**Assignment**: Below are the records; restate word for word the lines from the first through the one containing "Visa Nam Phi Du Lịch Trọn Gói Cùng Năm Châu", and only those.

*** Block opens ***

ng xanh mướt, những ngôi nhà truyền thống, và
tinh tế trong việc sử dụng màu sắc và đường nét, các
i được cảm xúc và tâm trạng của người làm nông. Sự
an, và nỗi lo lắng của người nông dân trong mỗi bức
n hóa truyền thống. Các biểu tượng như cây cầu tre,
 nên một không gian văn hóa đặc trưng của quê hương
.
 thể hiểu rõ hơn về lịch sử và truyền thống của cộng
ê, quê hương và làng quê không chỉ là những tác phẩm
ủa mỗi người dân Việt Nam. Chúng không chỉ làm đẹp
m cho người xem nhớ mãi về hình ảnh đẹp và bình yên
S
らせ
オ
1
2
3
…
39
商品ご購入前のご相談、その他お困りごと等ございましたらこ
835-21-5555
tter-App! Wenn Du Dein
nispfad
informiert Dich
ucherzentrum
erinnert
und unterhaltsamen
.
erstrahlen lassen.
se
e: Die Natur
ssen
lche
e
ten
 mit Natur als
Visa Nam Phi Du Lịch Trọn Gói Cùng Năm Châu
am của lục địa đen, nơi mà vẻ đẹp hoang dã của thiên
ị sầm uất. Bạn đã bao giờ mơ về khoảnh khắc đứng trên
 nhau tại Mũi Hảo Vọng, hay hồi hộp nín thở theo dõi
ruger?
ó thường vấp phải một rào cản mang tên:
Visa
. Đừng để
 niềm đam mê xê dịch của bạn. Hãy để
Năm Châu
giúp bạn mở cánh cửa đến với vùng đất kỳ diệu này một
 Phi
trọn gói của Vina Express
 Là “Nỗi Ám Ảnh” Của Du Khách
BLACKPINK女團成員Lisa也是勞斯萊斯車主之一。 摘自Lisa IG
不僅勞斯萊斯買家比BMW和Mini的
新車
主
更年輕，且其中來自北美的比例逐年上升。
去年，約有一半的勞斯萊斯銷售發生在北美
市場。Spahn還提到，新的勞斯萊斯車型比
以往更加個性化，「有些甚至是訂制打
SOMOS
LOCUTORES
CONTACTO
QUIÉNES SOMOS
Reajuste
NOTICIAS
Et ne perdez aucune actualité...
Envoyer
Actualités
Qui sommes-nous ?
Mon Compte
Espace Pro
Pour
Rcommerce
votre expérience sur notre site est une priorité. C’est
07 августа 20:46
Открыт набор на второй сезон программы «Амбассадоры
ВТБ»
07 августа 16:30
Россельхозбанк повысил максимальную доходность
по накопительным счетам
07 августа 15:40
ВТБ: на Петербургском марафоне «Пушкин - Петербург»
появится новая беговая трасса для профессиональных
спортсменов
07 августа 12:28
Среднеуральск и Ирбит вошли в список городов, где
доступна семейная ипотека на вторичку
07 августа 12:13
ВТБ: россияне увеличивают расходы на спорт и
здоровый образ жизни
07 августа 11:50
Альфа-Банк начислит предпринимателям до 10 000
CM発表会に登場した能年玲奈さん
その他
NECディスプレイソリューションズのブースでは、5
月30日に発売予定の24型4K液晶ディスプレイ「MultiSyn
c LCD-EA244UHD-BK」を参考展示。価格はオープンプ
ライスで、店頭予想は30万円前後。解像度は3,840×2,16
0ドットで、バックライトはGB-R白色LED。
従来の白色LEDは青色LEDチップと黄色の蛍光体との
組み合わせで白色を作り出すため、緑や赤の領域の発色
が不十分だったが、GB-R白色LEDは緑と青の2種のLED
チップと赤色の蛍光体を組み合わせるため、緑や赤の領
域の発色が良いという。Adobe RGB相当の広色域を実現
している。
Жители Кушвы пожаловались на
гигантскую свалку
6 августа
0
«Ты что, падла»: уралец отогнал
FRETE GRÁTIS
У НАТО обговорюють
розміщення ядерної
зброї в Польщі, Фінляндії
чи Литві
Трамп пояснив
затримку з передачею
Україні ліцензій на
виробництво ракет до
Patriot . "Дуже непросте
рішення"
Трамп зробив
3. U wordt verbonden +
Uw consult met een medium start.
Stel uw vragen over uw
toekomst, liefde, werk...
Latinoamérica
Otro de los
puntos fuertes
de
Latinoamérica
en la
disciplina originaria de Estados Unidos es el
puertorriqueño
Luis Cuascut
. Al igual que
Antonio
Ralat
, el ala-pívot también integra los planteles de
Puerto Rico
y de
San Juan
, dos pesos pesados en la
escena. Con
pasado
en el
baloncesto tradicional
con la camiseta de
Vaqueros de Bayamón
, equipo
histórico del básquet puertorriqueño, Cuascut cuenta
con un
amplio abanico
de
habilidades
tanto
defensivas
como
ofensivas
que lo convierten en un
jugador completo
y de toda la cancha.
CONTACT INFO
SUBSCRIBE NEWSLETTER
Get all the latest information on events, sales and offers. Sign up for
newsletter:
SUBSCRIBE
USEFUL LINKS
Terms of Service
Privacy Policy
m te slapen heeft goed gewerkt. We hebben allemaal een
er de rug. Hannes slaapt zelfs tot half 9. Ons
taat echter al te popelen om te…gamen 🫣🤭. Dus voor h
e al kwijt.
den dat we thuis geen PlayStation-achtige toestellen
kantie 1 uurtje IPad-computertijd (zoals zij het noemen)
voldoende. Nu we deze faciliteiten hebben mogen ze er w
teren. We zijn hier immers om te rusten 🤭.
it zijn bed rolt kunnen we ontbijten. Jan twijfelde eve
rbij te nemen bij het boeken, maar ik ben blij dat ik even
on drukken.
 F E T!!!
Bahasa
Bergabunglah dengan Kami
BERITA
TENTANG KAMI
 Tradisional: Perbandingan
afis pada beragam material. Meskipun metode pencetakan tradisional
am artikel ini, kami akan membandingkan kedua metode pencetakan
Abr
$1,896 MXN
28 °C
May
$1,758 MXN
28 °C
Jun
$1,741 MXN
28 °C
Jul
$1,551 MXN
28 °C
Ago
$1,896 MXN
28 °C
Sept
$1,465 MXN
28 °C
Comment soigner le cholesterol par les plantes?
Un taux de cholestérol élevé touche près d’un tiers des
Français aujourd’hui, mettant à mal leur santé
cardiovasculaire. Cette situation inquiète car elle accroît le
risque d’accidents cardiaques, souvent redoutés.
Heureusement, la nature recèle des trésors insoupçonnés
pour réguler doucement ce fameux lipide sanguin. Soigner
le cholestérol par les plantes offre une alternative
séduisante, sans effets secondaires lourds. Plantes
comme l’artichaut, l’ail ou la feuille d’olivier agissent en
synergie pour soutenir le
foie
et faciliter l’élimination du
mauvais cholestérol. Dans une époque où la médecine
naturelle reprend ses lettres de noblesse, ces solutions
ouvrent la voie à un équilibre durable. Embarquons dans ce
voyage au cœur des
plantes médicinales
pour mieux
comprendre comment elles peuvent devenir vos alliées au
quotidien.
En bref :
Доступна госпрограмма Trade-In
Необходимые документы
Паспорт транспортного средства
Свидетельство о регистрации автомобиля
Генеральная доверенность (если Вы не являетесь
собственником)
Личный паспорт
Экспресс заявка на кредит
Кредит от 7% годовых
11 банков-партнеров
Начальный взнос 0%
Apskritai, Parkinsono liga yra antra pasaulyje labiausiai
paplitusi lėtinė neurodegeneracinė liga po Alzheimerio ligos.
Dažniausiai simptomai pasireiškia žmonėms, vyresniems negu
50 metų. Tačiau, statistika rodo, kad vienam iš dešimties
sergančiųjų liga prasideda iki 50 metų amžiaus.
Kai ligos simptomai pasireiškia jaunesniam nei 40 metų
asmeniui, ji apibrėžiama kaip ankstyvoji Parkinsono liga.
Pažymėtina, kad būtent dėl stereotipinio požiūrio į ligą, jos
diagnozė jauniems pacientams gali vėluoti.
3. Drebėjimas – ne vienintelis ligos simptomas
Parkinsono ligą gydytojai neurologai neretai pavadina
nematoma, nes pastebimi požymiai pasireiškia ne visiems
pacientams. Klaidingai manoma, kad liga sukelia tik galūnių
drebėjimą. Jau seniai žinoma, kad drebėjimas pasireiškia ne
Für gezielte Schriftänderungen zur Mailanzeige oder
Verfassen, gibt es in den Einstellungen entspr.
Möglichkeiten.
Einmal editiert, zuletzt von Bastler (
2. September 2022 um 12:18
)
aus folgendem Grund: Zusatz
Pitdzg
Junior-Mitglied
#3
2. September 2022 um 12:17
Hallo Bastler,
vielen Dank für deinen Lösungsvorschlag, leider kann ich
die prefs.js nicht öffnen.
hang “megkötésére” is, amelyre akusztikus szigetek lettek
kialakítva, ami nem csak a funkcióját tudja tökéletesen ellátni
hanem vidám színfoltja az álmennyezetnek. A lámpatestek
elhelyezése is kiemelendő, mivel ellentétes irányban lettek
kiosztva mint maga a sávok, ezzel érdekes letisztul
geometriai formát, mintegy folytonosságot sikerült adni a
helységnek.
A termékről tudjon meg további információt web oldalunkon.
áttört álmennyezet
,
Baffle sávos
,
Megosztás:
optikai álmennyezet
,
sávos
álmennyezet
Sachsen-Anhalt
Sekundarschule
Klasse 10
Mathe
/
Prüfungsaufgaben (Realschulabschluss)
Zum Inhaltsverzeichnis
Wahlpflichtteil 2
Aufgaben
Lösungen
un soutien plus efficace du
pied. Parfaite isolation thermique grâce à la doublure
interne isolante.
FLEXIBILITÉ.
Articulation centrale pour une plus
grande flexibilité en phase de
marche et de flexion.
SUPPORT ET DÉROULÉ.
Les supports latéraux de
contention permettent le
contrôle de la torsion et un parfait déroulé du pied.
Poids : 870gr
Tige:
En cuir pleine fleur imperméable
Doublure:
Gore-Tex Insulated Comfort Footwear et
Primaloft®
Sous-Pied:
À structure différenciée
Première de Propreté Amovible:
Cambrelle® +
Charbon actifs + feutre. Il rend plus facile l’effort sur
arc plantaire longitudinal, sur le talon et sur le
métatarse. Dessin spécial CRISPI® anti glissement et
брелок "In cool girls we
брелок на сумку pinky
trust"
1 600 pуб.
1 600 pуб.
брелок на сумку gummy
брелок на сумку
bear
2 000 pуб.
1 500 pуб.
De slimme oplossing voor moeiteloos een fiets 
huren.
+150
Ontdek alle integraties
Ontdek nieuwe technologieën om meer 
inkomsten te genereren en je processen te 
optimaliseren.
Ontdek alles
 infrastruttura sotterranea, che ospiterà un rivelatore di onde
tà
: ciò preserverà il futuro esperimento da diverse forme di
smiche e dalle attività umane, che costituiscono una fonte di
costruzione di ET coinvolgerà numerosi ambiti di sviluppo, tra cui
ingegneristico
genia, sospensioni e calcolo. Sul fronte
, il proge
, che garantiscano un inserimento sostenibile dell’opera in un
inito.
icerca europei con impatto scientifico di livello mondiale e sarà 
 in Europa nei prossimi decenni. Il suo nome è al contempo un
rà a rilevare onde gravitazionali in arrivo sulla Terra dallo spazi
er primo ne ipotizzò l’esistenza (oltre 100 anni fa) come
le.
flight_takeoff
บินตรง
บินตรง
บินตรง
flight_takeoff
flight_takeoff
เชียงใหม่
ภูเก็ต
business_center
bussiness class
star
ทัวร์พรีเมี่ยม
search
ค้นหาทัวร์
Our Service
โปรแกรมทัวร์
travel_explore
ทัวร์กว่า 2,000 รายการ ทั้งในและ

*** Block closes ***

**Response for this exercise**:
ng xanh mướt, những ngôi nhà truyền thống, và
tinh tế trong việc sử dụng màu sắc và đường nét, các
i được cảm xúc và tâm trạng của người làm nông. Sự
an, và nỗi lo lắng của người nông dân trong mỗi bức
n hóa truyền thống. Các biểu tượng như cây cầu tre,
 nên một không gian văn hóa đặc trưng của quê hương
.
 thể hiểu rõ hơn về lịch sử và truyền thống của cộng
ê, quê hương và làng quê không chỉ là những tác phẩm
ủa mỗi người dân Việt Nam. Chúng không chỉ làm đẹp
m cho người xem nhớ mãi về hình ảnh đẹp và bình yên
S
らせ
オ
1
2
3
…
39
商品ご購入前のご相談、その他お困りごと等ございましたらこ
835-21-5555
tter-App! Wenn Du Dein
nispfad
informiert Dich
ucherzentrum
erinnert
und unterhaltsamen
.
erstrahlen lassen.
se
e: Die Natur
ssen
lche
e
ten
 mit Natur als
Visa Nam Phi Du Lịch Trọn Gói Cùng Năm Châu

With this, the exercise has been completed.